Saved entries:

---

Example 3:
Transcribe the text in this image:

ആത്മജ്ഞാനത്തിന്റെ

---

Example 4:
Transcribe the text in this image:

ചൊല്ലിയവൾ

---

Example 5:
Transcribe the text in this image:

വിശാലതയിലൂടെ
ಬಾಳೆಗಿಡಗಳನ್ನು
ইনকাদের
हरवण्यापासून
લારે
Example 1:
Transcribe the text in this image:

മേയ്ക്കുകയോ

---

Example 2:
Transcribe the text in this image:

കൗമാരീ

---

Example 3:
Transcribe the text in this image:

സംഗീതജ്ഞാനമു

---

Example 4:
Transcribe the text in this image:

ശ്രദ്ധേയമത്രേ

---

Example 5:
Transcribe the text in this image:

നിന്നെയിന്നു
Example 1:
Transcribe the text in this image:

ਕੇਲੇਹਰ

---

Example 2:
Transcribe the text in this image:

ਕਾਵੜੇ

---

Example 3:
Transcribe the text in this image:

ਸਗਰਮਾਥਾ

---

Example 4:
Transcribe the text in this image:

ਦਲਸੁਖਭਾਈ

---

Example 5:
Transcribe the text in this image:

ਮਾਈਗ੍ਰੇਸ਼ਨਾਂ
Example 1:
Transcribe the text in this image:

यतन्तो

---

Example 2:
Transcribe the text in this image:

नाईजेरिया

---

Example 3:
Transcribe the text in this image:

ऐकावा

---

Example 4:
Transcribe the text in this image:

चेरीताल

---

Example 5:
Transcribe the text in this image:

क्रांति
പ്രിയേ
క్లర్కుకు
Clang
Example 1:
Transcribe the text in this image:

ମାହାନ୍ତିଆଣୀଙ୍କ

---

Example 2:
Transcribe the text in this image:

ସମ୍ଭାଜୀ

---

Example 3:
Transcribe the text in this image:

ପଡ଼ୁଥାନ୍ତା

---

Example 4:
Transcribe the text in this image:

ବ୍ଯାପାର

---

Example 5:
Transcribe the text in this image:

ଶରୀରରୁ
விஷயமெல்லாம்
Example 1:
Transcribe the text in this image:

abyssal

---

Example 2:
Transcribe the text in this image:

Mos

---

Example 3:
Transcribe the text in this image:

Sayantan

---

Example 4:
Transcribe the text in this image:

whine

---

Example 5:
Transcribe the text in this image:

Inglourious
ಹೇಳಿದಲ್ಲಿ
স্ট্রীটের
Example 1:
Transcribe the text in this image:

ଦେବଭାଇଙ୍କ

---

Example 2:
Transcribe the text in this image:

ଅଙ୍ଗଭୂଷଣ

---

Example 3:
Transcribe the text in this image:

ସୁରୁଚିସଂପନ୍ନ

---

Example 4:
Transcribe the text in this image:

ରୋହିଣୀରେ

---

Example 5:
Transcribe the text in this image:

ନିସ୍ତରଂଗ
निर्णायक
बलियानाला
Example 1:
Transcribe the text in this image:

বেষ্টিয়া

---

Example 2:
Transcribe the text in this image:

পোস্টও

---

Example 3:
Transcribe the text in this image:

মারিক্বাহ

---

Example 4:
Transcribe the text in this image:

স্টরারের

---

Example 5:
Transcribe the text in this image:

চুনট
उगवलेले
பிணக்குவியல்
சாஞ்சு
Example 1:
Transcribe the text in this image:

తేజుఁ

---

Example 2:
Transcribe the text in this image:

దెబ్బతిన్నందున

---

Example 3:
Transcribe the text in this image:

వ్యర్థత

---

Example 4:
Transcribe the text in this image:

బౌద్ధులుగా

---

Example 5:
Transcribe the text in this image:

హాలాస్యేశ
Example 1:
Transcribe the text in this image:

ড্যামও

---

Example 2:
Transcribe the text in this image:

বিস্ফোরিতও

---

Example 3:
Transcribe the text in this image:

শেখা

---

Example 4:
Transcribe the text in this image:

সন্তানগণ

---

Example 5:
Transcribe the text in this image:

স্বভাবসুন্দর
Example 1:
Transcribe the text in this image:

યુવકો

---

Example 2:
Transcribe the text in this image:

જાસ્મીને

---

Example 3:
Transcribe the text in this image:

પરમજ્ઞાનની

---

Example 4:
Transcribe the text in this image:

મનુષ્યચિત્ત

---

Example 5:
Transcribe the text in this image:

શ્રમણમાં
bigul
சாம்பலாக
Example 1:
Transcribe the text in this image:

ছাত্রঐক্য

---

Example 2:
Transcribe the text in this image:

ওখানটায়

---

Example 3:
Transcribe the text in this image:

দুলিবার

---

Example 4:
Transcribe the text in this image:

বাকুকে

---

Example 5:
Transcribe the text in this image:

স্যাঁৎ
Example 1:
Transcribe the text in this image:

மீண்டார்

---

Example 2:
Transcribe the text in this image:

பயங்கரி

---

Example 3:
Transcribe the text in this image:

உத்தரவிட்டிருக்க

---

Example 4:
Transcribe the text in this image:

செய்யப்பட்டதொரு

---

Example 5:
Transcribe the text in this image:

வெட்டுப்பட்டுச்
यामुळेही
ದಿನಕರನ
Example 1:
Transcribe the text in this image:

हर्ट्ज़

Task prompt -> Copy down every record, keeping each one exact.

Written solution ->
---

Example 3:
Transcribe the text in this image:

ആത്മജ്ഞാനത്തിന്റെ

---

Example 4:
Transcribe the text in this image:

ചൊല്ലിയവൾ

---

Example 5:
Transcribe the text in this image:

വിശാലതയിലൂടെ
ಬಾಳೆಗಿಡಗಳನ್ನು
ইনকাদের
हरवण्यापासून
લારે
Example 1:
Transcribe the text in this image:

മേയ്ക്കുകയോ

---

Example 2:
Transcribe the text in this image:

കൗമാരീ

---

Example 3:
Transcribe the text in this image:

സംഗീതജ്ഞാനമു

---

Example 4:
Transcribe the text in this image:

ശ്രദ്ധേയമത്രേ

---

Example 5:
Transcribe the text in this image:

നിന്നെയിന്നു
Example 1:
Transcribe the text in this image:

ਕੇਲੇਹਰ

---

Example 2:
Transcribe the text in this image:

ਕਾਵੜੇ

---

Example 3:
Transcribe the text in this image:

ਸਗਰਮਾਥਾ

---

Example 4:
Transcribe the text in this image:

ਦਲਸੁਖਭਾਈ

---

Example 5:
Transcribe the text in this image:

ਮਾਈਗ੍ਰੇਸ਼ਨਾਂ
Example 1:
Transcribe the text in this image:

यतन्तो

---

Example 2:
Transcribe the text in this image:

नाईजेरिया

---

Example 3:
Transcribe the text in this image:

ऐकावा

---

Example 4:
Transcribe the text in this image:

चेरीताल

---

Example 5:
Transcribe the text in this image:

क्रांति
പ്രിയേ
క్లర్కుకు
Clang
Example 1:
Transcribe the text in this image:

ମାହାନ୍ତିଆଣୀଙ୍କ

---

Example 2:
Transcribe the text in this image:

ସମ୍ଭାଜୀ

---

Example 3:
Transcribe the text in this image:

ପଡ଼ୁଥାନ୍ତା

---

Example 4:
Transcribe the text in this image:

ବ୍ଯାପାର

---

Example 5:
Transcribe the text in this image:

ଶରୀରରୁ
விஷயமெல்லாம்
Example 1:
Transcribe the text in this image:

abyssal

---

Example 2:
Transcribe the text in this image:

Mos

---

Example 3:
Transcribe the text in this image:

Sayantan

---

Example 4:
Transcribe the text in this image:

whine

---

Example 5:
Transcribe the text in this image:

Inglourious
ಹೇಳಿದಲ್ಲಿ
স্ট্রীটের
Example 1:
Transcribe the text in this image:

ଦେବଭାଇଙ୍କ

---

Example 2:
Transcribe the text in this image:

ଅଙ୍ଗଭୂଷଣ

---

Example 3:
Transcribe the text in this image:

ସୁରୁଚିସଂପନ୍ନ

---

Example 4:
Transcribe the text in this image:

ରୋହିଣୀରେ

---

Example 5:
Transcribe the text in this image:

ନିସ୍ତରଂଗ
निर्णायक
बलियानाला
Example 1:
Transcribe the text in this image:

বেষ্টিয়া

---

Example 2:
Transcribe the text in this image:

পোস্টও

---

Example 3:
Transcribe the text in this image:

মারিক্বাহ

---

Example 4:
Transcribe the text in this image:

স্টরারের

---

Example 5:
Transcribe the text in this image:

চুনট
उगवलेले
பிணக்குவியல்
சாஞ்சு
Example 1:
Transcribe the text in this image:

తేజుఁ

---

Example 2:
Transcribe the text in this image:

దెబ్బతిన్నందున

---

Example 3:
Transcribe the text in this image:

వ్యర్థత

---

Example 4:
Transcribe the text in this image:

బౌద్ధులుగా

---

Example 5:
Transcribe the text in this image:

హాలాస్యేశ
Example 1:
Transcribe the text in this image:

ড্যামও

---

Example 2:
Transcribe the text in this image:

বিস্ফোরিতও

---

Example 3:
Transcribe the text in this image:

শেখা

---

Example 4:
Transcribe the text in this image:

সন্তানগণ

---

Example 5:
Transcribe the text in this image:

স্বভাবসুন্দর
Example 1:
Transcribe the text in this image:

યુવકો

---

Example 2:
Transcribe the text in this image:

જાસ્મીને

---

Example 3:
Transcribe the text in this image:

પરમજ્ઞાનની

---

Example 4:
Transcribe the text in this image:

મનુષ્યચિત્ત

---

Example 5:
Transcribe the text in this image:

શ્રમણમાં
bigul
சாம்பலாக
Example 1:
Transcribe the text in this image:

ছাত্রঐক্য

---

Example 2:
Transcribe the text in this image:

ওখানটায়

---

Example 3:
Transcribe the text in this image:

দুলিবার

---

Example 4:
Transcribe the text in this image:

বাকুকে

---

Example 5:
Transcribe the text in this image:

স্যাঁৎ
Example 1:
Transcribe the text in this image:

மீண்டார்

---

Example 2:
Transcribe the text in this image:

பயங்கரி

---

Example 3:
Transcribe the text in this image:

உத்தரவிட்டிருக்க

---

Example 4:
Transcribe the text in this image:

செய்யப்பட்டதொரு

---

Example 5:
Transcribe the text in this image:

வெட்டுப்பட்டுச்
यामुळेही
ದಿನಕರನ
Example 1:
Transcribe the text in this image:

हर्ट्ज़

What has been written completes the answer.